Lupine verovert langzaam een plek in de transitie naar meer plantaardig eiwit in de voeding. De laatste jaren is er in het buitenland veel veredeld en is de rassenkeuze van zoete lupinerassen toegenomen. De opbrengst van lupine onder Nederlandse condities is tot nu toe echter nog te laag voor een rendabele teelt, met 2,5-3 ton/ha. Verlenging van het teeltseizoen door lange, warme zomers laat echter zien dat opbrengsten van 5 ton/ha mogelijk zijn.

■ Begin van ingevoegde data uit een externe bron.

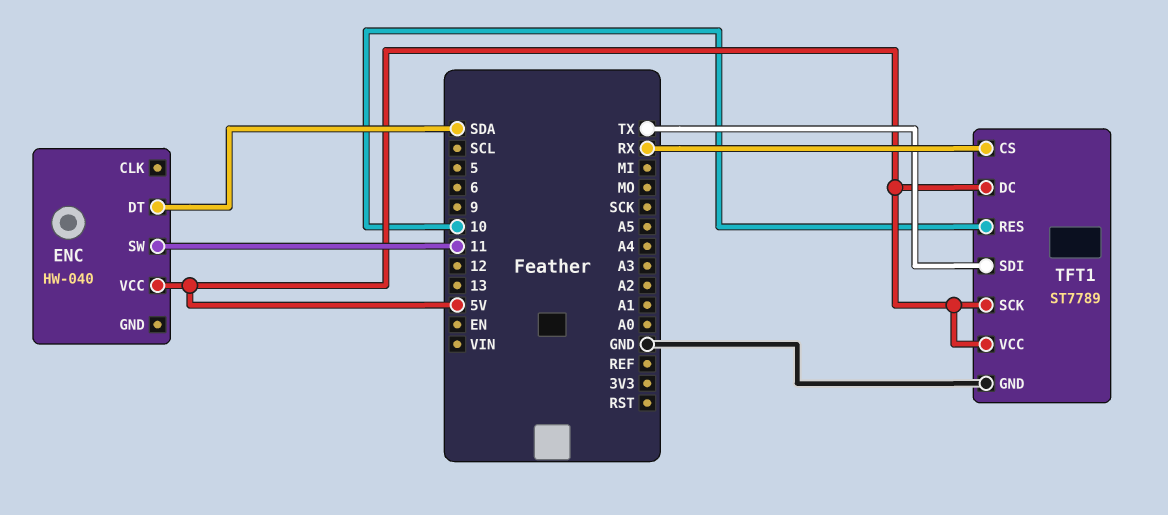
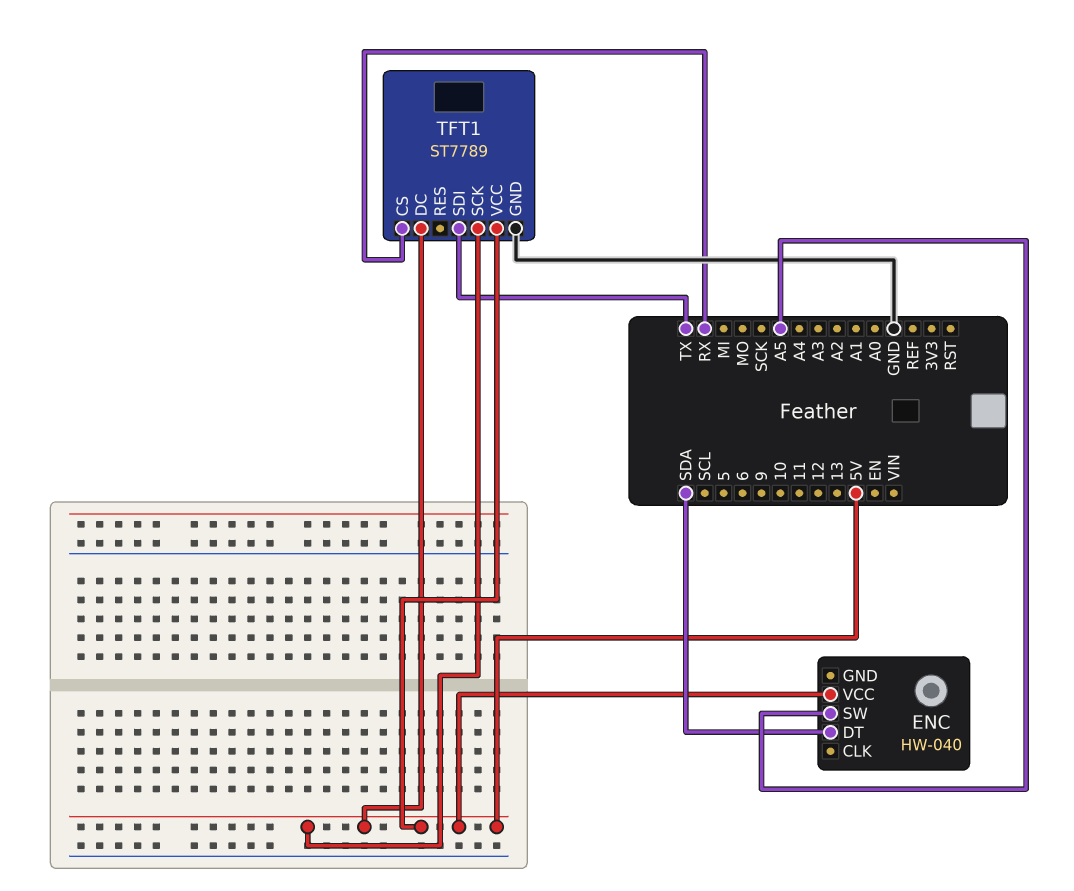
ENC pin SW: 11 -> A5
TFT1 pin RES: 10 -> none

Een nieuwe ontwikkeling is de veredeling van winterharde lupinerassen, waarmee opbrengsten van 4-6 ton/ha ook in Nederland mogelijk kunnen worden. In dit project zal een eerste praktijkproef met winterlupine in Nederland plaatsvinden, in een vergelijking met de nu gangbare teelt van zomerlupine. Daarbij wordt zowel de toepassing voor humane consumptie (eiwitgehalte en bitterstoffen) als de voederwaarde meegenomen.
De rassen worden niet alleen op winterhardheid en opbrengst beoordeeld, maar ook op ziektegevoeligheid, legeringsgevoeligheid, snelheid van afrijpen en kwaliteit. Omdat het zaaitijdstip primair effect kan hebben op de winterhardheid, worden twee verschillende zaaitijdstippen voor de winterrassen in het najaar uitgetest.
Op het gebied van de regionale afzet van lupine zijn de afgelopen paar jaren al veel ontwikkelingen in gang gezet. Vanuit dit project zijn de uitvoerders in contact met zich ontwikkelende afzetmogelijkheden in de Nederlandse conservenindustrie.